WORKING DATA: Begin

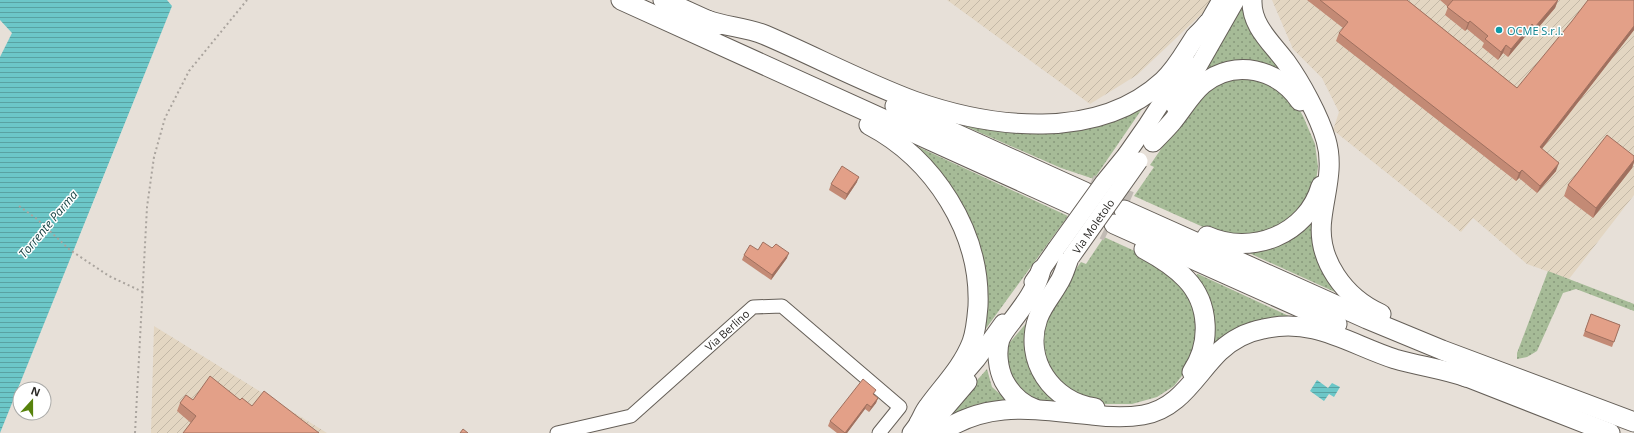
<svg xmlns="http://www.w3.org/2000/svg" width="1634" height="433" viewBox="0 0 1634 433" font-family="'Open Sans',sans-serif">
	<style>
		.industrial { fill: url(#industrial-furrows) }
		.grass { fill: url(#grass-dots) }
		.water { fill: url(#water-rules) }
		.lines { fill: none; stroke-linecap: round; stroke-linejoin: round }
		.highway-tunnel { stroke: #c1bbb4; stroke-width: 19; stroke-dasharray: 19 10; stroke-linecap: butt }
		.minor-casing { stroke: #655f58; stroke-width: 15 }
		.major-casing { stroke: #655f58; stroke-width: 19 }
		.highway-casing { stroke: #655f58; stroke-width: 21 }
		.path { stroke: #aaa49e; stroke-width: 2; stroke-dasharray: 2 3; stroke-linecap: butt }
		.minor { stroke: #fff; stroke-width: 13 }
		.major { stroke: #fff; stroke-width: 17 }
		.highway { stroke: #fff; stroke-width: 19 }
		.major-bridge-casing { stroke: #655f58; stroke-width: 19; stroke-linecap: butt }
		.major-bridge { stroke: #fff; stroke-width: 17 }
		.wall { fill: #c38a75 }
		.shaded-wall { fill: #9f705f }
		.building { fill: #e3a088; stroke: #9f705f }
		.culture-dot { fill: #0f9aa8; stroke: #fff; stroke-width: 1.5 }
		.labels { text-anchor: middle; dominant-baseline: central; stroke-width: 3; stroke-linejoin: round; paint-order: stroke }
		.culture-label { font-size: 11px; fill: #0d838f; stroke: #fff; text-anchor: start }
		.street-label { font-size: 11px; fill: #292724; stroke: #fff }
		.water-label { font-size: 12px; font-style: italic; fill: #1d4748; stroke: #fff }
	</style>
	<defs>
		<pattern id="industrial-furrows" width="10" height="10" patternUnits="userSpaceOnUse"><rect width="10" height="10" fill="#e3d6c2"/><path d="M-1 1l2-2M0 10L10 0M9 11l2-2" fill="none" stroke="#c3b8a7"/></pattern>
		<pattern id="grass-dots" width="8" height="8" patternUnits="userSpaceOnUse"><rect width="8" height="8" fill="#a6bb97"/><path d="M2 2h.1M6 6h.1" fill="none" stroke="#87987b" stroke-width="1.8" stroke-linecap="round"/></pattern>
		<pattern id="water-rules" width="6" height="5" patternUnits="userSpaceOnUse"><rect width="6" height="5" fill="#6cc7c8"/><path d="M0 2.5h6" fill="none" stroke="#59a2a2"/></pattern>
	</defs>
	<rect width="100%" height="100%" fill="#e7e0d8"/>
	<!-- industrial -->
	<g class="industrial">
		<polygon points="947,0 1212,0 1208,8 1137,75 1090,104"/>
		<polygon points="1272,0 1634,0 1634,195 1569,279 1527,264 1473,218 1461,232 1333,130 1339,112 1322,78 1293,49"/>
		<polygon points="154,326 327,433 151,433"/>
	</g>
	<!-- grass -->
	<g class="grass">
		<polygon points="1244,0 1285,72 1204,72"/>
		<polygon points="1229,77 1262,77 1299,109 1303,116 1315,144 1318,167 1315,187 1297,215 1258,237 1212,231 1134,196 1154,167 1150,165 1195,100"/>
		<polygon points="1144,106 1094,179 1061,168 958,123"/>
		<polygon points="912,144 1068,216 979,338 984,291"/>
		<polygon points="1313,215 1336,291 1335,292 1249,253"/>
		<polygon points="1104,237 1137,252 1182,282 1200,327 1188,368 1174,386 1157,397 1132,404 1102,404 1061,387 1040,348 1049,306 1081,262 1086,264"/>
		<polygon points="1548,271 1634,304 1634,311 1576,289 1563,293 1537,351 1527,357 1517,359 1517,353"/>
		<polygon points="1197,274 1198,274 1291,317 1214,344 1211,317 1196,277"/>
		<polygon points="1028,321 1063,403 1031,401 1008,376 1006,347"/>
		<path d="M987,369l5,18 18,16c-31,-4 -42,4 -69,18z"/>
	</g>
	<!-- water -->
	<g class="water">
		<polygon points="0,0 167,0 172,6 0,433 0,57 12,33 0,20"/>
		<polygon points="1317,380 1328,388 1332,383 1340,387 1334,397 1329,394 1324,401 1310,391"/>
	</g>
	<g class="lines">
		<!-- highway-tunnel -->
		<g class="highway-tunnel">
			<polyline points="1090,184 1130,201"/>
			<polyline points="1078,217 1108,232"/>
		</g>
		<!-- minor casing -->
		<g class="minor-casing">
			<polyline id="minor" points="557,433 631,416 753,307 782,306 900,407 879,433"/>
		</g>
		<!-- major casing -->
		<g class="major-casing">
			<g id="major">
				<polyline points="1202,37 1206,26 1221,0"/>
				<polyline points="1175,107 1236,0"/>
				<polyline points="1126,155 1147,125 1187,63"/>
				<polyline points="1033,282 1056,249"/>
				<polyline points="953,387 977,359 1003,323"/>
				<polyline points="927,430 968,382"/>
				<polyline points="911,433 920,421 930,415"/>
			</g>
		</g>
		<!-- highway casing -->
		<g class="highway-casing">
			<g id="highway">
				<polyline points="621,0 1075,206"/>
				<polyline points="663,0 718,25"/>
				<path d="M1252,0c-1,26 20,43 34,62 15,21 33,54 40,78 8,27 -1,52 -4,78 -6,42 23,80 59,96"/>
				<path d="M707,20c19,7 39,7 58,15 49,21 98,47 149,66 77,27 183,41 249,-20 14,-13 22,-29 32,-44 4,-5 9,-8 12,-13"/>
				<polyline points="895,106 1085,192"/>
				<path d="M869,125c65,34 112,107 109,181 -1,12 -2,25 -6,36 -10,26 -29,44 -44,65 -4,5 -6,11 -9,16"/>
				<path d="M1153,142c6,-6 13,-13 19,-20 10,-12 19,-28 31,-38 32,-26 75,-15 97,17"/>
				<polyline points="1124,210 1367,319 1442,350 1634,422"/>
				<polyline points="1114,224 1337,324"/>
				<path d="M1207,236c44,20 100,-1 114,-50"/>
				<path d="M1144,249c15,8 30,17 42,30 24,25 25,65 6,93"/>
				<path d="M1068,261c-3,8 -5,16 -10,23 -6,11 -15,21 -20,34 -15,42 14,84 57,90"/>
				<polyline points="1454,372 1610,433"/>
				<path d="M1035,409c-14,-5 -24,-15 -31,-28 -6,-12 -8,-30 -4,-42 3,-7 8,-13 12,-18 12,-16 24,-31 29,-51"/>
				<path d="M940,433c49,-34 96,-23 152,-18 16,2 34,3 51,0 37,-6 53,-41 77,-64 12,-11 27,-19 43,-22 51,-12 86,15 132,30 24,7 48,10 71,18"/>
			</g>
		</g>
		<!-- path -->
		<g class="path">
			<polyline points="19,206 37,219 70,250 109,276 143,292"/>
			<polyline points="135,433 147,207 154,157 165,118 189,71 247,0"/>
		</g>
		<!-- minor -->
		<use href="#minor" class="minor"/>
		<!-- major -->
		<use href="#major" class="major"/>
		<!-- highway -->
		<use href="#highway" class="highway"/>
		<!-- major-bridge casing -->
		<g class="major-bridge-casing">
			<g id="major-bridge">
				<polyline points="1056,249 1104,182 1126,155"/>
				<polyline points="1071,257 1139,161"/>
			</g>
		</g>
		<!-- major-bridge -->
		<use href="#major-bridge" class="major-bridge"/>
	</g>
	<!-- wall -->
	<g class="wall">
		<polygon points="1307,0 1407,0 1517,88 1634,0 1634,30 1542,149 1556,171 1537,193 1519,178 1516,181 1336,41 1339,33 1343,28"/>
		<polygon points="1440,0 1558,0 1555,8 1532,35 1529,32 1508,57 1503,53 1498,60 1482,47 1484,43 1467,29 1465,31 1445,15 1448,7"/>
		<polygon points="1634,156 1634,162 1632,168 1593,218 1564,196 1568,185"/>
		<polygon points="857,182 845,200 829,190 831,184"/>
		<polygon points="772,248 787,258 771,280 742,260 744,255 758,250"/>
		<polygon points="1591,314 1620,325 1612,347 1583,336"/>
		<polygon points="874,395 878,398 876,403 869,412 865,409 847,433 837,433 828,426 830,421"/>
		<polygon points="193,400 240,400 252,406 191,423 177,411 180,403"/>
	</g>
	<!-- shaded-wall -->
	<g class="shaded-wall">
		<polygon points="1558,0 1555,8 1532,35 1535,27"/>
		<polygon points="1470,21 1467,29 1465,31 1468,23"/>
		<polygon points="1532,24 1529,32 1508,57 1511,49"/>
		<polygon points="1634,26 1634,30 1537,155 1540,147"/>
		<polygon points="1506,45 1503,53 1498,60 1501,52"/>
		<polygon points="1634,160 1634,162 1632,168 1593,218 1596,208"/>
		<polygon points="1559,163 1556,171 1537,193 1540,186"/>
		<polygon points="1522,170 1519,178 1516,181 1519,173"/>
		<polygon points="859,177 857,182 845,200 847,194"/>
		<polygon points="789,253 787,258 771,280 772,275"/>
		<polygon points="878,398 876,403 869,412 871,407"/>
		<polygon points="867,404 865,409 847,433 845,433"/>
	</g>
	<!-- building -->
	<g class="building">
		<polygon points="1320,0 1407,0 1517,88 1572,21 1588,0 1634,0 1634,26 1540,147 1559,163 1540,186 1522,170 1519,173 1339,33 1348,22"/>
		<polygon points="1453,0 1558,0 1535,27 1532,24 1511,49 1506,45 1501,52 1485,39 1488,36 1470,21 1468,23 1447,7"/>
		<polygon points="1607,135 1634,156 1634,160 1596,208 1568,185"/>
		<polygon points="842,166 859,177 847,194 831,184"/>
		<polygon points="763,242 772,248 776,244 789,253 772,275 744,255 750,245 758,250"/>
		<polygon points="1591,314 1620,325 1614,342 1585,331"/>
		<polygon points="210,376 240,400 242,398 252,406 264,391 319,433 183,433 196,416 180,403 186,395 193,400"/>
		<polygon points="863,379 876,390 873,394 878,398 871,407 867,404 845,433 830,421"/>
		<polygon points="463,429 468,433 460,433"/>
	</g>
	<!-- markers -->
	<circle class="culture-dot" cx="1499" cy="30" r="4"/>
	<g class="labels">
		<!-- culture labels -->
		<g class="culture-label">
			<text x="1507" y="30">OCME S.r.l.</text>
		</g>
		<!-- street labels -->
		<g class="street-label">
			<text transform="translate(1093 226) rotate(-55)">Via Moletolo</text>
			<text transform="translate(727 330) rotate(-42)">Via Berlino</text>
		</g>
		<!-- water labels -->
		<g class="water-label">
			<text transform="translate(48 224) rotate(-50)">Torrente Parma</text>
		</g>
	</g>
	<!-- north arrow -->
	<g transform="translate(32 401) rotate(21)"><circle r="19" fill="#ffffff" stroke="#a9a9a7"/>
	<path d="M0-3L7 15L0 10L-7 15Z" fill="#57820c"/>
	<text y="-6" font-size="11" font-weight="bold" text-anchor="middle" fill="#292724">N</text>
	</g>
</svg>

WORKING DATA: End

(TASK BRIEF)
Lines from the one holding "<!-- culture labels -->" through the last line of the material are to be repeated exactly; no other lines belong in the answer.

(EXERCISE RESPONSE)
		<!-- culture labels -->
		<g class="culture-label">
			<text x="1507" y="30">OCME S.r.l.</text>
		</g>
		<!-- street labels -->
		<g class="street-label">
			<text transform="translate(1093 226) rotate(-55)">Via Moletolo</text>
			<text transform="translate(727 330) rotate(-42)">Via Berlino</text>
		</g>
		<!-- water labels -->
		<g class="water-label">
			<text transform="translate(48 224) rotate(-50)">Torrente Parma</text>
		</g>
	</g>
	<!-- north arrow -->
	<g transform="translate(32 401) rotate(21)"><circle r="19" fill="#ffffff" stroke="#a9a9a7"/>
	<path d="M0-3L7 15L0 10L-7 15Z" fill="#57820c"/>
	<text y="-6" font-size="11" font-weight="bold" text-anchor="middle" fill="#292724">N</text>
	</g>
</svg>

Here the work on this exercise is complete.